Agree with Momofsenior about community. I know many “religiously observant” adults who do not necessarily believe in God, don’t buy in to many elements of their “faith” but take enormous strength, comfort, inspiration, etc. from their community. So a self-study course is great to fill in the blanks intellectually- but perhaps there’s a youth group (of whatever denomination) in your town that is meeting virtually and doing a group service project? My religious leader started and was the energy behind revitalizing our town’s food pantry once the Covid lay-off’s started. He recognized that there were many “first timer’s”-- people with solid jobs whose paychecks had evaporated-- and weren’t necessarily clued in to the social services networks and services in place, had never filed unemployment, didn’t know how food stamps work, etc. It has really mobilized the teenagers in town-- the format is Covid-safe (so far the distributions and drop-offs have been outside and in open sided tents) and it’s given kids who miss their friends a reason to get out of the house. Who knew food distribution was so labor intensive???

I think finding other kids united around something might be helpful here. Not everyone expresses their beliefs in prayer and validating that for your D might help lower the temperature at home…

There are a lot of coffee-table type books on world religions available online, most with beautiful photos. I have the “Illustrated Encyclopedia of World Religions” edited by Chris Richards, which is a large paperback.

Once your daughter is in college, she can take an intro to religion class if she so chooses.

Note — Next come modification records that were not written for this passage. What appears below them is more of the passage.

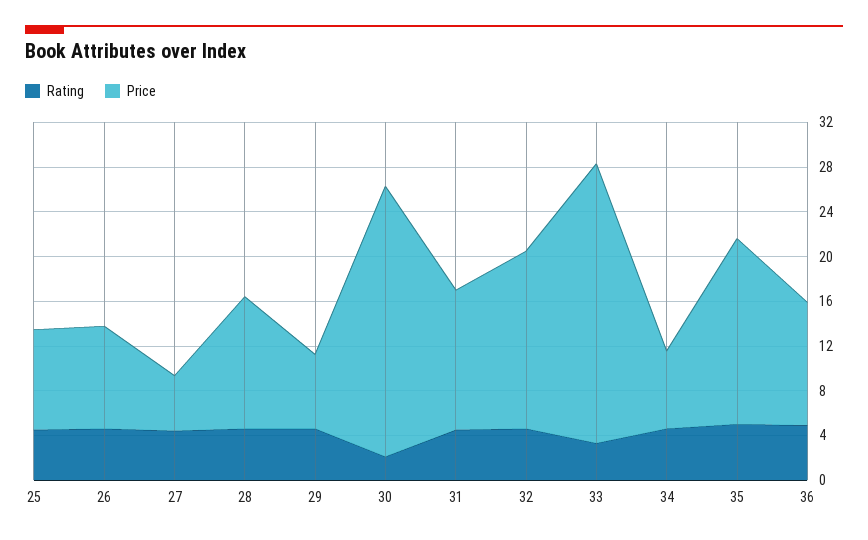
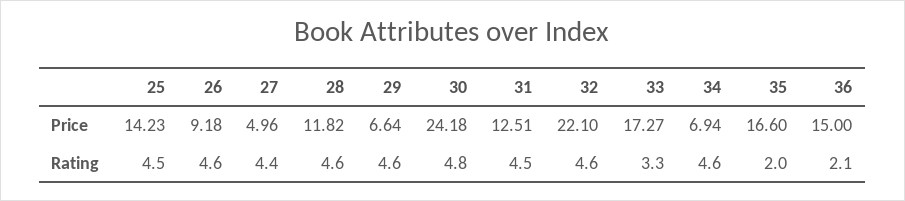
Price, 25: 9 -> 14.23
Rating, 30: 2 -> 4.8
Price, 32: 16 -> 22.1
Price, 33: 25 -> 17.27
Rating, 35: 5 -> 2
Rating, 36: 5 -> 2.1
Price, 36: 11 -> 15

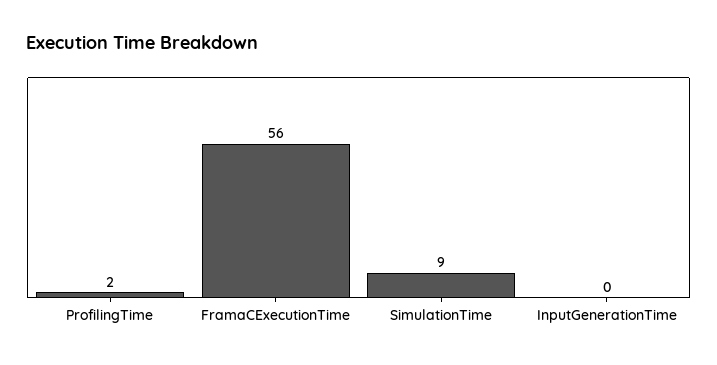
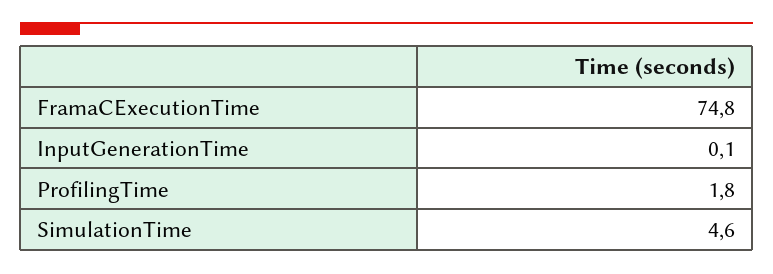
FramaCExecutionTime: 56 -> 74.8
SimulationTime: 9 -> 4.6

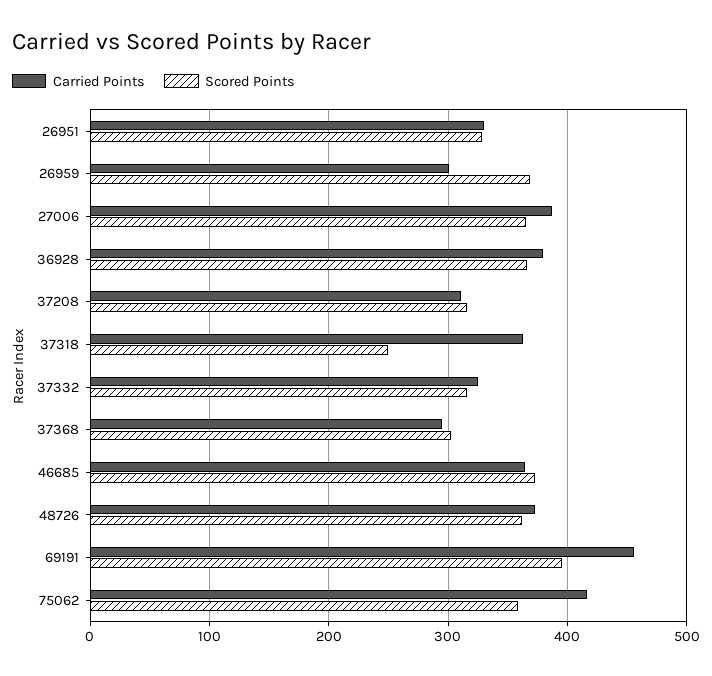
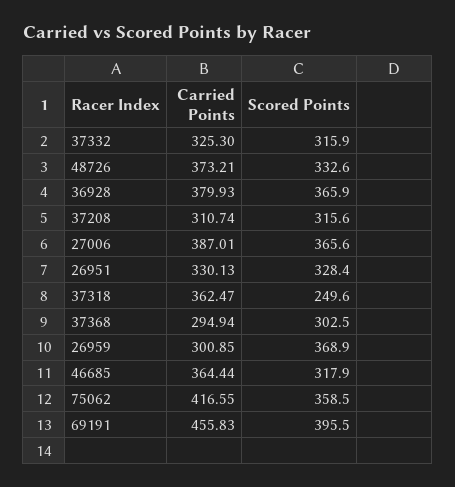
Scored Points, 46685: 370 -> 317.9
Scored Points, 48726: 360 -> 332.6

I can understand that you would let it go. I would too. I think discussion of values is important, but that doesn’t have to happen in the context of confirmation classes. However, I understand there is family disagreement and conflict on this.

Have you considered having a few counseling sessions with your wife on this? It could even be with a pastoral counselor, if that helps.

There are some very good " . . . for Dummies" books available – e.g.,

https://smile.amazon.com/Comparative-Religion-Dummies-William-Lazarus/dp/0470230657/ref=sr_1_2?dchild=1&keywords=religion+for+dummies&qid=1602168492&sr=8-2

I am glad you are taking this seriously. Confirmation is not a rite of passage, it is literally confirmation in the faith. If a kid isn’t sure or not ready, he or she shouldn’t be made to do it. I really respect parents and kids who understand this.